TÂCHES À RÉALISER —
• a. D'après l'extrait de page, dans quel train le réalisateur a-t-il vu l'image qui est à l'origine du film ?
• b. Recopiez le passage de l'extrait de page qui va de « Dans une plaine » jusqu'à « couple en cavale... ».

Les premiers, les derniers

Dans une plaine infinie balayée par le vent, Cochise et Gilou, deux inséparables chasseurs de prime, sont à la recherche d’un téléphone volé au contenu sensible. Leur chemin va croiser celui d’Esther et Willy, un couple en cavale... 

Entretien avec Bouli Lanners, le réalisateur

Quel fut le point de départ de ce film ?
Une image, juste une image que j’ai pu voir grâce au train de nuit Toulouse-Paris dans lequel je ne dormais pas. Une espèce de rampe de lancement en béton qui traversait la plaine sur des kilomètres. (1). Je ne savais pas ce que c’était, j’avais l’impression que c’était un aqueduc. J’ai repéré le nom des gares que je traversais, j’y suis retourné. Et voilà. Comment, de cette image, est né le film ? A partir de cette image, j’ai eu envie d’écrire l’histoire de deux personnages très marginalisés socialement, extrêmement fragiles et qui errent en suivant une trajectoire rectiligne, échappant ainsi à toute logique géographique classique. Sur cette idée de deux personnages en fuite sont ensuite venus se greffer tous les autres éléments du film ; Cochise et Gilou, la recherche d’un téléphone volé, la petite ville perdue, la momie, etc….

Comment fut écrit le scénario ?

LISTE DES DONNÉES —
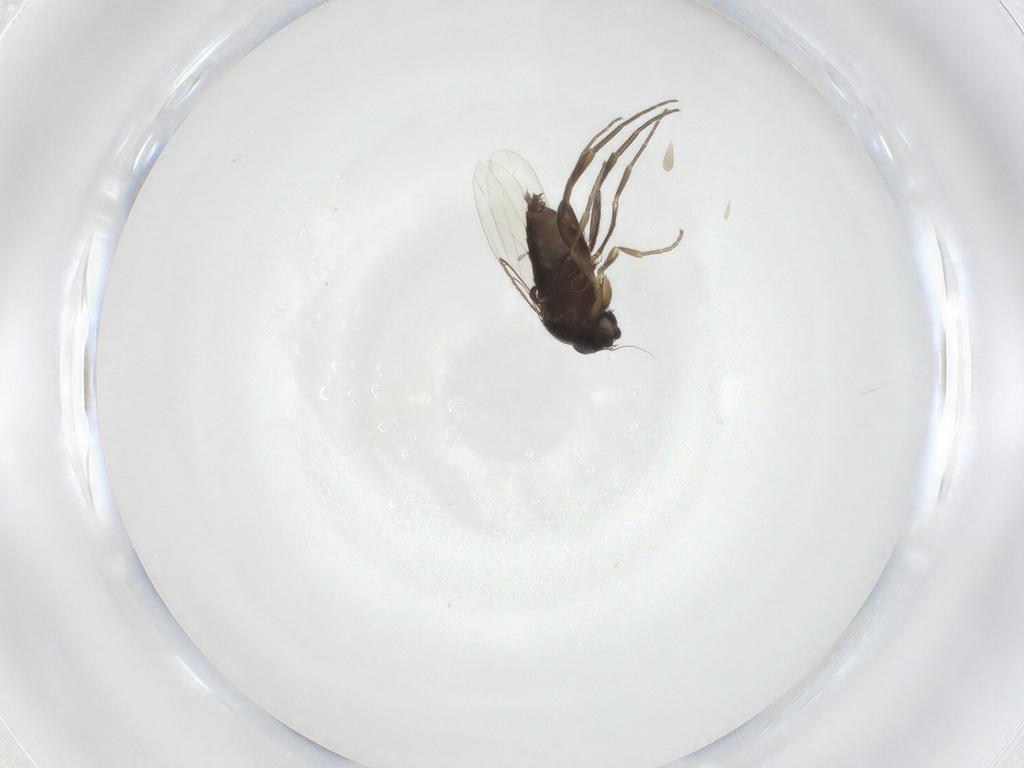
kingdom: Animalia
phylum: Arthropoda
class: Insecta
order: Diptera
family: Phoridae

RÉPONSES ATTENDUES —
• a. Dans le train de nuit Toulouse-Paris.

• b.
Dans une plaine infinie balayée par le vent, Cochise et Gilou, deux inséparables chasseurs de prime, sont à la recherche d’un téléphone volé au contenu sensible. Leur chemin va croiser celui d’Esther et Willy, un couple en cavale...